The poem became controversial because the NEA paid him $500 for the poem. Critics berated it for its simplicity, but that only made it more famous and popular. Lighght. It's fun to type, and it's fun to say because what sound does the "gh" in the word "light" really make? Is this a lighter, fluffier extended version of light, or is it a gargled, choking one?

We can get shorter one-letter poems. Two of my favorites are "'fit' / n" and "'nought' / t". Of course, should the title count when measuring the length of a poem? Well, maybe. I like Geof Huth's two-letter amalgam poem. The letter "L" with the letter "Y" on top of it, making a brand new character. Now, of course, an "L" and a "Y" is a great way to make an adverb. It's the difference between strange and strangely. Here, in this very poem, we have the difference between you and what you do in one simple shape.

Before they stopped tracking the record, the Guinness Book of World Records considered Aram Saroyan the author of the world's shortest poem. Here it is. The letter "m" with an extra hump. Is it a letter or an image? Some have called it a close-up of an alphabet being born. Its cells still in the process of dividing the "m" and the "n", not quite separated.

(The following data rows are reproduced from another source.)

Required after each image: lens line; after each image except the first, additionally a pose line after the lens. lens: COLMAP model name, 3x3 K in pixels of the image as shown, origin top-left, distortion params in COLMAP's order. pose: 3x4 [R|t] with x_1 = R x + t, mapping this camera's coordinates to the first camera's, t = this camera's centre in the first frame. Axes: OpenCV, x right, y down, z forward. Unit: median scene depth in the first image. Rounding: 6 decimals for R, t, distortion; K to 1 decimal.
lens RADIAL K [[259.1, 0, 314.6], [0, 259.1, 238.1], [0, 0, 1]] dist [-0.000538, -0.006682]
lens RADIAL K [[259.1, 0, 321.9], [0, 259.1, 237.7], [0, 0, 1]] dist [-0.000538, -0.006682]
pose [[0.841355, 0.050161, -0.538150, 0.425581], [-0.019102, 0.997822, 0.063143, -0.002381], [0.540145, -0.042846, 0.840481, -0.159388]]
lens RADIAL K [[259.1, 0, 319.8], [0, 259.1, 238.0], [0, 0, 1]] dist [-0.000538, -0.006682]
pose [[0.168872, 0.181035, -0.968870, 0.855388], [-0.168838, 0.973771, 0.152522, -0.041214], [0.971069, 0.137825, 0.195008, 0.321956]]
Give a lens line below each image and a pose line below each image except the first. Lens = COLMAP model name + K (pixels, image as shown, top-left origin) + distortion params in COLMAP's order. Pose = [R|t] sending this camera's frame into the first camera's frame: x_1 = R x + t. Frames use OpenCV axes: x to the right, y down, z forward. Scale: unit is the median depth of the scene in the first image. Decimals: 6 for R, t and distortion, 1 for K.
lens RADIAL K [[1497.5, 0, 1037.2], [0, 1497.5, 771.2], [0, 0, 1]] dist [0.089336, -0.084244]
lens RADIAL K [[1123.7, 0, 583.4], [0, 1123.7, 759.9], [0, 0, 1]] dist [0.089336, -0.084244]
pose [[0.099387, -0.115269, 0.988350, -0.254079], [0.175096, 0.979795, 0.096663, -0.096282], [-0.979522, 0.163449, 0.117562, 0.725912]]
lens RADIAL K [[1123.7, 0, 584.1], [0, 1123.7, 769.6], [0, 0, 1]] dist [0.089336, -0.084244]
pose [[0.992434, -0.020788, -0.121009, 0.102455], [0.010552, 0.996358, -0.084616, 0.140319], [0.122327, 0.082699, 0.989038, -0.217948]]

But from what I've read, in my opinion, the shortest poem ever, the shortest use of language aesthetically, arhythmically to mean more than the word itself is jwcurry's composition of the lowercase letter "i," dotted with his own fingerprint. The fingerprint makes it his. "I" means me, but this one can only mean him.

For fun, let's talk about situations in which language isn't even used. We are entering the realm of poetry. What Geof Huth calls a moment when a writer writes nothing instead of anything. R. W. Watkins composed a poem that only suggested language. In reality, it simply contained places where language could go. There are also plenty of empty musical compositions. Songs that are nothing, simply silence. John Denver even composed one. His "Ballad of Richard Nixon" is silence, and you can buy it in the iTunes Store for 99 cents.

But who cares? Is knowing the world's shortest poem just a neat piece of trivia, a cool thing to tell your friends but, in the end, a useless pub fact? I mean, the Guinness Book of World Records has stopped compiling records for artistic briefness. What you're about to see is possibly the shortest concert ever put on. It was done by the White Stripes in Newfoundland in 2007. Here it comes. And there it went. That's all.

The Guinness Book of World Records refused to recognize that concert as being the shortest because they said, quote, "The nature of competing to make something the 'shortest' by its very nature trivializes the activity being carried. As such, we have been forced to cease listing records for the shortest song, shortest poem, and indeed the shortest concert." Trivializes? Maybe. But we can say and sing and write and draw a lot of powerful things, regardless of what authority recognizes its size or lack thereof.

Appreciating the power carried by even the tiniest poem is a great way to put into perspective just how cool that is. When he died, Fernando Pessoa left behind a chest full of his thoughts and experiences written down. Decades after his death, they were published into "The Book of Disquiet." His thoughts and experiences didn't die along with him; he had written them down, he had narrated them, and in this book, he discusses the power of narration compared to simply existing, living, seeing, YOLO-ing.

He said, "Direct experience is an evasion, a hiding place for those without any imagination. To narrate is to create, while to live is merely to be lived." Anyone can live a life. His question would be: what have you said about it? Even the world's shortest poem is still a comment, a narration. Even the world's shortest poem, even a silence that's purposeful and means something, can be mind-blowingly gigantic.